By Lauren Smith | McClatchy News Service
SEATTLE — Let Kyle Seager, the most established player on the Mariners’ roster, who has been with the club for the past decade, explain who Dylan Moore is as a baseball player.
“He is an absolute stud,” Seager, Seattle’s veteran third baseman, said earlier this season about the club’s second-year utility player. “He hammers balls. He hits the ball so hard. The defensive versatility is great. He can really pick it, anywhere he goes, he’s really clean there. And he runs. He steals bags. He takes the extra base. He is a ball player — there’s no doubt about it.”

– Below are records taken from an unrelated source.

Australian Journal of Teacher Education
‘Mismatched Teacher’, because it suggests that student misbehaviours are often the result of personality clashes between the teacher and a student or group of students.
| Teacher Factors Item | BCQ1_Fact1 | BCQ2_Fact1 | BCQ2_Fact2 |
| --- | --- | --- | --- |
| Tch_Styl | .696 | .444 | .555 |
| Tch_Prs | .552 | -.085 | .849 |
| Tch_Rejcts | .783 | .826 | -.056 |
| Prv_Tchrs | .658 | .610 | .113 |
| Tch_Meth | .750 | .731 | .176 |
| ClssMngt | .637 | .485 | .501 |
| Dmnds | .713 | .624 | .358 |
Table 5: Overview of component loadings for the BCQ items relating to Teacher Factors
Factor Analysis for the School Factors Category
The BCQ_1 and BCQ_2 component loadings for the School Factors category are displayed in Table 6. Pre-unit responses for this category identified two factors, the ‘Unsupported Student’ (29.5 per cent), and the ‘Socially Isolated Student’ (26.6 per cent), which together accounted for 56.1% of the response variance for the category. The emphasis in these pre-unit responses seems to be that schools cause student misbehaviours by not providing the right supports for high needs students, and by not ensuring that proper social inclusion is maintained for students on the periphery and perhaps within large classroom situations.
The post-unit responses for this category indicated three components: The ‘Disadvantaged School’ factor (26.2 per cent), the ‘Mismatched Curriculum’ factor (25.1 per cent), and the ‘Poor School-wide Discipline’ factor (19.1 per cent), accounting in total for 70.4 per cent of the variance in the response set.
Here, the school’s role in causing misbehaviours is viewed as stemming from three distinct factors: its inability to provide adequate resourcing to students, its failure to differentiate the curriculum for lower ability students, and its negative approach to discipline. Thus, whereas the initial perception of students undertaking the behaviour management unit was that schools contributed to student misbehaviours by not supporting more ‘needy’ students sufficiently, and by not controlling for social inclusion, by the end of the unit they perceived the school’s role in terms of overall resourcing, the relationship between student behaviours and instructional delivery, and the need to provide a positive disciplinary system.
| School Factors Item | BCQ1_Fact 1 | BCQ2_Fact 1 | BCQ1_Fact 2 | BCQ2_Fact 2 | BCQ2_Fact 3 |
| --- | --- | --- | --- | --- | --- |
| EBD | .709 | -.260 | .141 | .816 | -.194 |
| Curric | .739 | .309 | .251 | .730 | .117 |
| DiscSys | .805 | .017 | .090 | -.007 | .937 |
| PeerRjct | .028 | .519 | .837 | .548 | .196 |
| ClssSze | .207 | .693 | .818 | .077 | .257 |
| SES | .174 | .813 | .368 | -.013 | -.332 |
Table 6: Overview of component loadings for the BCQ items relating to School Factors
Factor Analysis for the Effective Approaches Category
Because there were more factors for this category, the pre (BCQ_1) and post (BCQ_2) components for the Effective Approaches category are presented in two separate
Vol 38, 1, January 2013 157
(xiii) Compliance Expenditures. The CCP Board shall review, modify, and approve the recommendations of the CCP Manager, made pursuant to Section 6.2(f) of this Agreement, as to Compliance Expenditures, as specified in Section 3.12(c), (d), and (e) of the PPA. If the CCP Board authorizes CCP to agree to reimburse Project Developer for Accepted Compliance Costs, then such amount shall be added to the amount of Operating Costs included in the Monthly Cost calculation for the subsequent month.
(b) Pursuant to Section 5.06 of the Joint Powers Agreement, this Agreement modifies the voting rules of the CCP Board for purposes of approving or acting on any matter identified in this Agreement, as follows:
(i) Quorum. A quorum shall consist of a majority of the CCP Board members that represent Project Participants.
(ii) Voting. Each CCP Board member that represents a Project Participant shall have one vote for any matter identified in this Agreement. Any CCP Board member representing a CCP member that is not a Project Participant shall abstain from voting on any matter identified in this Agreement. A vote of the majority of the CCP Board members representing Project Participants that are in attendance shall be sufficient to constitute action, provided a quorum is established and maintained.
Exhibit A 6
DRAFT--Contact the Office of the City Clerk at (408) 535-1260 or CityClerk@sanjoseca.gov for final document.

The production the Mariners have seen from Moore — a 28-year-old who spent much of last season acclimating to the big leagues after winning a spot on his first Opening Day roster — in his second season has indeed been one of the most intriguing developments of the Mariners’ season of opportunity for young players.
“He’s an exciting player,” manager Scott Servais said recently. “He can certainly bring a lot to the game.”
Moore’s consistent bat, his ability to plug and play defensively wherever the Mariners need him any given day, and his aggression on the base paths have turned him into an everyday player in Seattle.
“Dylan’s having a great year,” Servais said. “You love to see players that get an opportunity, they grasp onto it, and then they take it and run with it. … He’s seeing the ball great, playing with a ton of confidence on the bases, defensively and certainly in the batter’s box.”
Entering the final week of the regular season, which opened Monday with a three-game series against the Astros at T-Mobile Park in Seattle, Moore was hitting .261/.361/.507 with nine doubles, eight home runs, 17 RBI and 12 stolen bases in 37 games played.
Moore’s stolen bases ranked tied for third in the majors entering Monday, while the club as a whole ranks tied for second with 46. Moore leads the way for Seattle by a significant margin, with Seager, J.P. Crawford and Tim Lopes all tied behind him with five stolen bags apiece.
“Just trying to score runs any way I can,” Moore said recently. “They’ve given me a green light, I would say, and just trying to increase my value as a baseball player and be productive not only at the plate and on defense, but on the bases as well.
“And I think as a group we’ve kind of grown in that regard. We’re younger, we’re more athletic and we’re using that to our advantage.”
Moore has been an offensive leader for Seattle throughout the season in most categories. Despite missing 10 games with a wrist injury in late August and early September, Moore ranks in the top five among Mariners hitters in runs scored, hits, doubles, homers — he’s second behind American League Rookie of the Year candidate Kyle Lewis, who has 11 — stolen bases, walks, batting average and on-base percentage. His slugging percentage and OPS (.869) both lead players on the active roster as of Monday.
“I know he made some swing adjustments, the coaches have been working with him, but the ball comes off his bat hard, and it is loud,” Seager said. “His ability to drive the ball, especially to the opposite field, is impressive, and that’s also a testament to how athletic and how strong he is.”
Moore said following last season, when he hit .206/.302/.389 in 113 games, he wanted to be more direct to the ball, and create less swing-and-miss. He shortened up his approach, and the results have followed.
“It took some time for me to kind of figure out what went wrong last year, and if it was a timing thing, if it was something I could change with the lower half or the upper half,” Moore said. “But, I just figured that when I hit the ball on the barrel, I hit it pretty hard, and if I can increase the amount of times that I hit the barrel, and less swing-and-miss, then I think I’ll be more successful. That’s basically what it came down to.”
Moore proved as a rookie last season he can be a reliable defender wherever he’s needed, and has continued to offer the Mariners stability in the field appearing at first base (three games), second (nine), shortstop (three), third (two), left field (13), center (one) and right (13) this season.
But, his bat is what has made him a staple in Seattle’s lineup every day, where he usually bats second in the order.
“I knew that my opportunities would be a little bit staggered at first, but I knew that if I showed a little bit of consistency and a willingness to play multiple positions, and show my value that way, that I would get a shot,” Moore said. “That’s all this game is —opportunities and trying to take advantage of them, and I’m happy that I’ve done that so far, and I want to continue to do that.”
“I have been unbelievably impressed with him,” Seager said. “He’s a strong guy. He’s got some pop. He plays really good defensively. And he can run. In my eyes, he’s a stud. I think he’s really, really good. … He’s athletic, he moves well — he’s just a baseball player.”